It is a human need to know the end result of our efforts. We want to know how the decision was reached, what the decision was, and how what happened might affect our lives. We want to know so badly that we will often make up details or imagine outcomes just to satisfy our curiosity. This is particularly true for our employees. Providing another person with closure is helpful and courteous, but more importantly it engenders trust.
Several years ago we worked with a director who was responsible for 1800 employees. We met with many of the key employees months before in several leadership workshops we had facilitated. In each workshop, we asked them to tell us what concerns they had about the organization. Each session produced a long list. We summarized all of these lists which had several hundred items from the various off-site meetings and presented it to the director. The Director agreed to address each issue on the list.
About 3 months later we called the director to follow up on the list of concerns. The director responded, “Thanks for following up, but, I’m kind of embarrassed. I haven’t gotten back to my people on any of the issues on the list.”
Unsurprised, we said, “You know, that’s why we called. We had heard whispers that you hadn’t done anything. Your people are very upset and disturbed that the input sessions we held were just for show. They want to hear back from you. They want closure.”
He said, “Well, then I need some help.”
We pulled out the list of 200 plus items and he started to go through them. “I’ve divided the list into three sections,” he explained. “The first section involves relatively easy fixes—I’ve been able to resolve these items. The next section contains actions I’m still trying to address. I spend chunks of time wrestling with these problems. The last section covers issues that clearly cannot be resolved.”
We were pleasantly surprised but asked, what has stopped you from delivering that quick briefing? You could have done that weeks ago.” What he had said was a fair and honest explanation. In fact, that’s all his people expected.
He smiled and shyly replied, “But, I…wanted to be able to solve all of these.”
There is nothing wrong with sharing intermediate progress, even if it may be small. If you wait until everything on that list was addressed, it would be months or maybe even years before you ever got back to them. Share your 3 sections. You could share the things that you have done, explain why certain action items cannot be completed, and be frank about what you are still working on. Your people will be updated and know that you are genuinely trying to address their inputs. They will have closure and feel a sense of ownership or partnership with you in trying to improve the organization. They may even be able to help you accomplish some of the on-going items.
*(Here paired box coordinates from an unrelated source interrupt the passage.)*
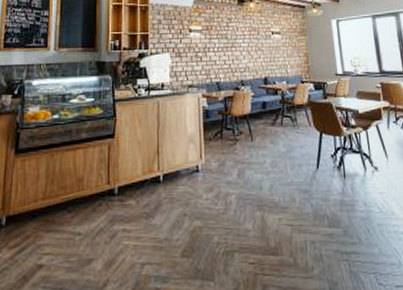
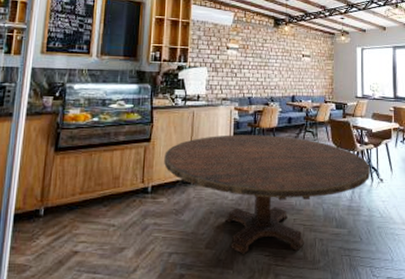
dining table: none [130,123,363,263] -> present [164,135,371,254]

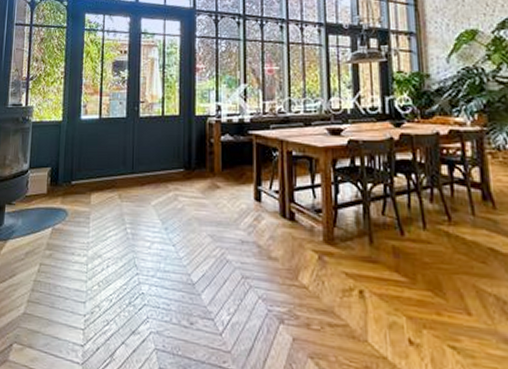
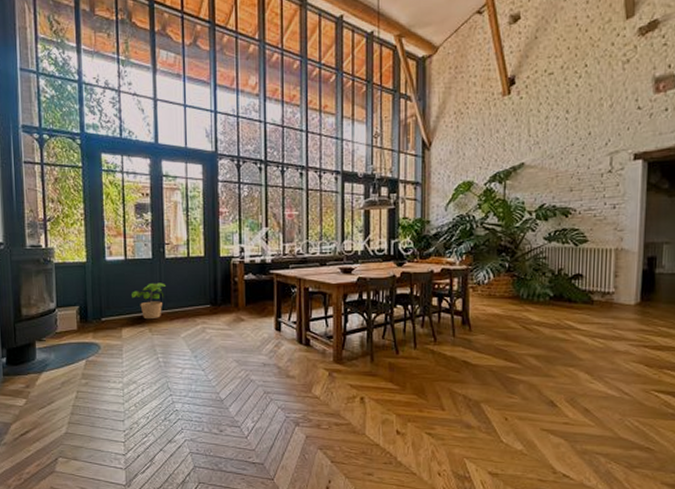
potted plant: none [102,143,139,184] -> present [131,282,167,320]

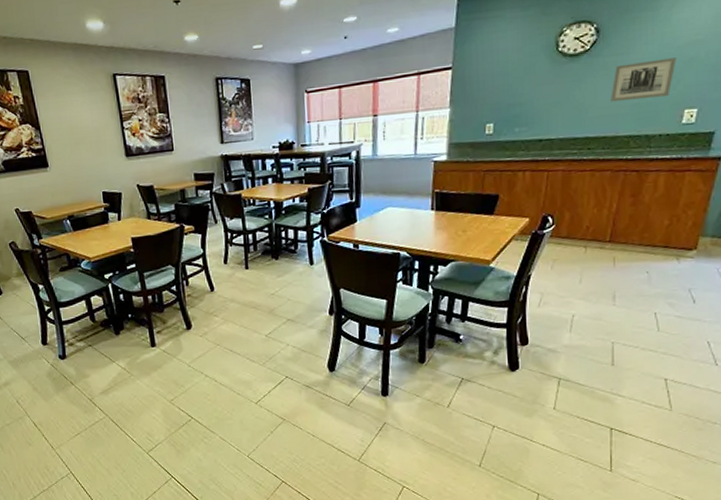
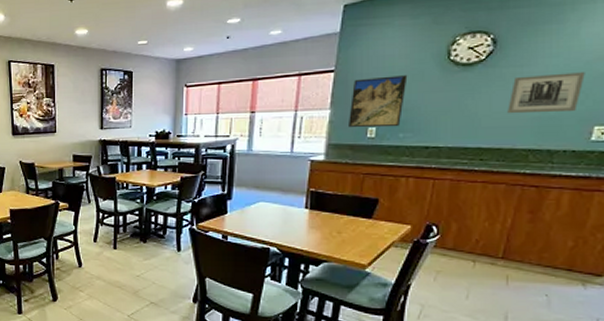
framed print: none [467,69,521,125] -> present [349,75,408,128]

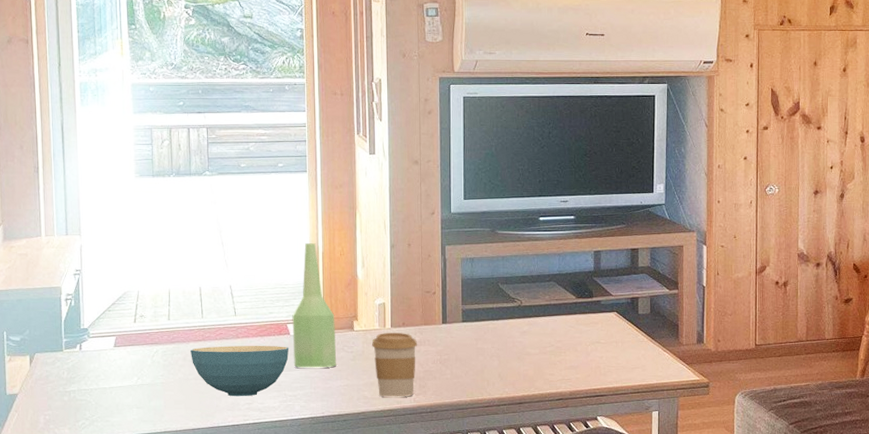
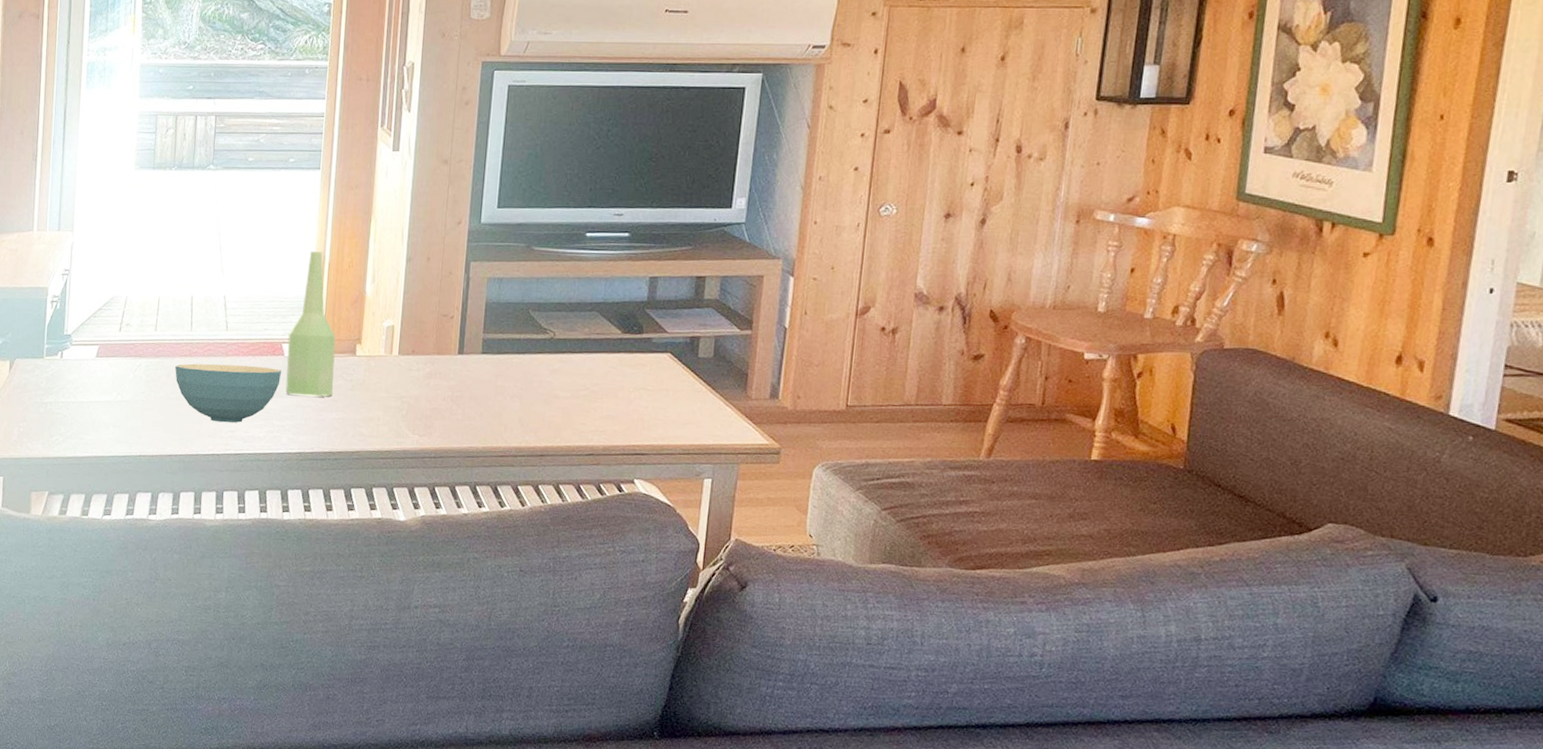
coffee cup: present [372,333,418,397] -> none [375,360,428,437]

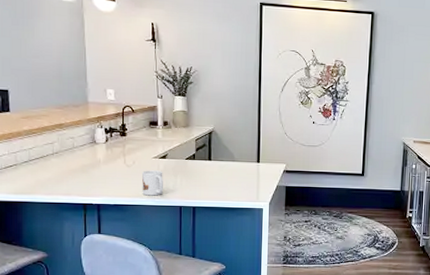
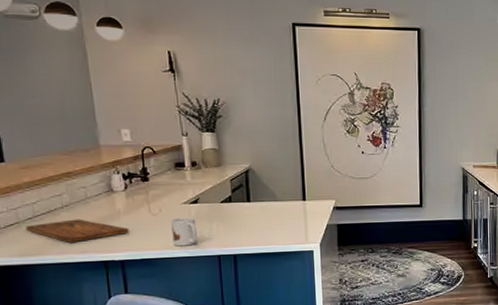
cutting board: none [22,165,107,185] -> present [25,219,129,242]

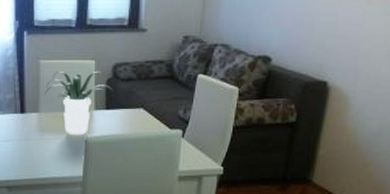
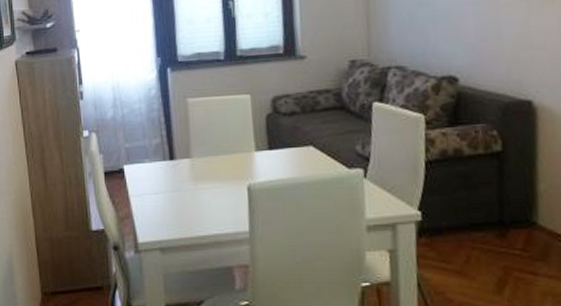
potted plant: present [45,70,116,135] -> none [196,106,279,182]

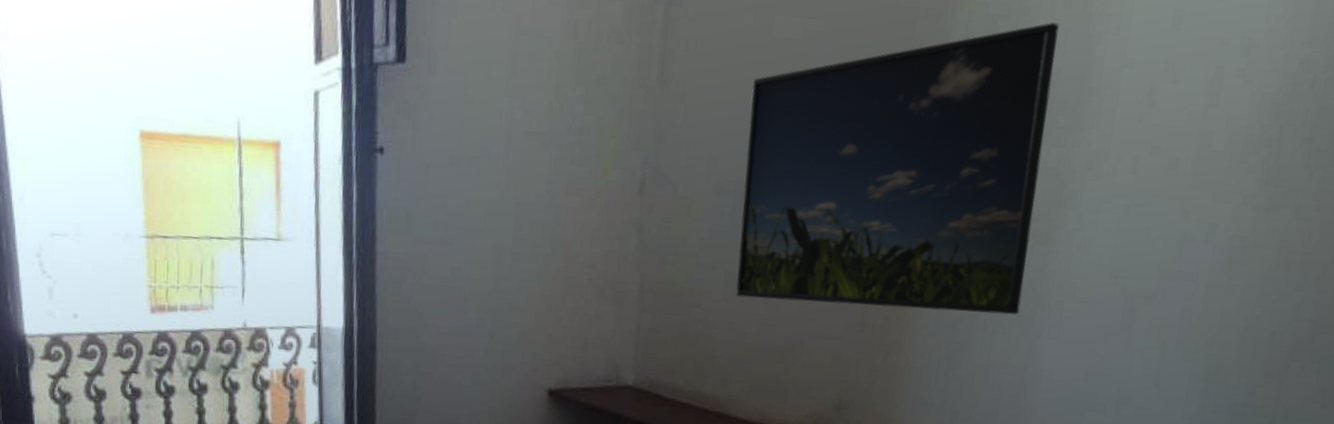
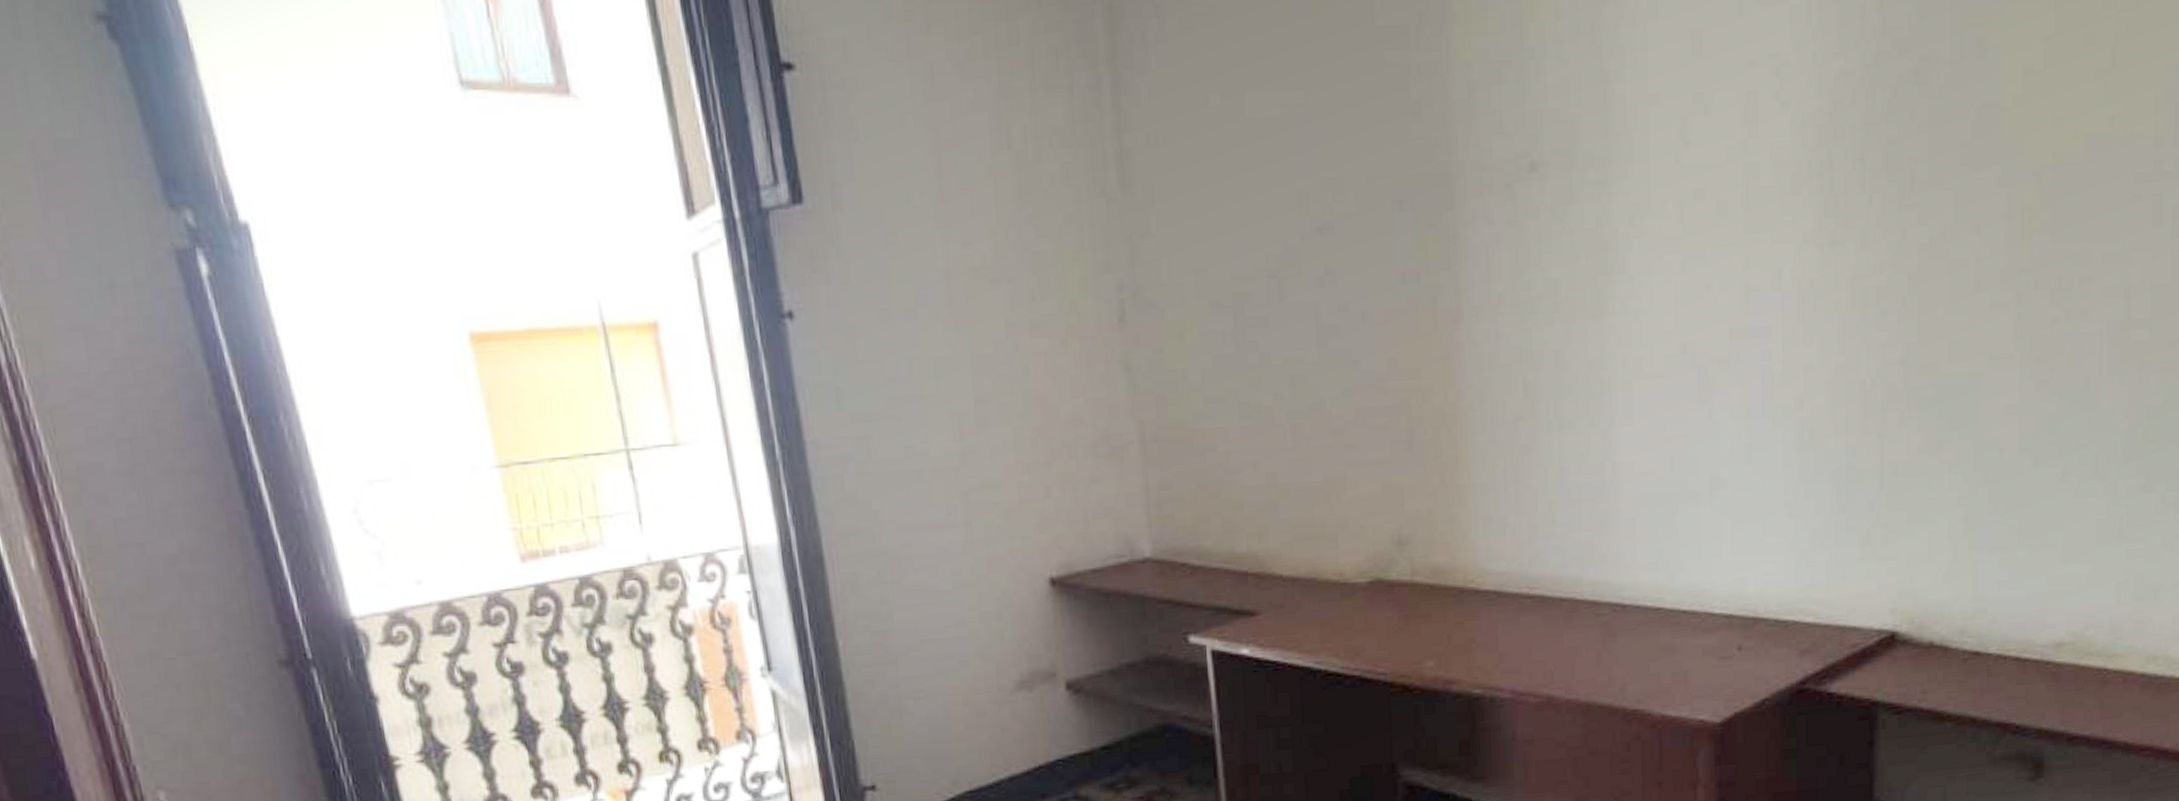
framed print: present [736,23,1060,315] -> none [1232,63,1584,431]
This is not a unique experience, and you probably have had something like this happen to you. Sometimes we think we must accomplish everything perfectly before giving updates and feedback. We may feel that others will view our partial efforts as unsatisfactory. Yet, letting your people know where you stand on issues they have presented to you can create a strong alliance between boss and direct report, peer to peer, and especially customer to customer. We must not forget to follow up and provide closure with those who have a vested interest in the decision making process.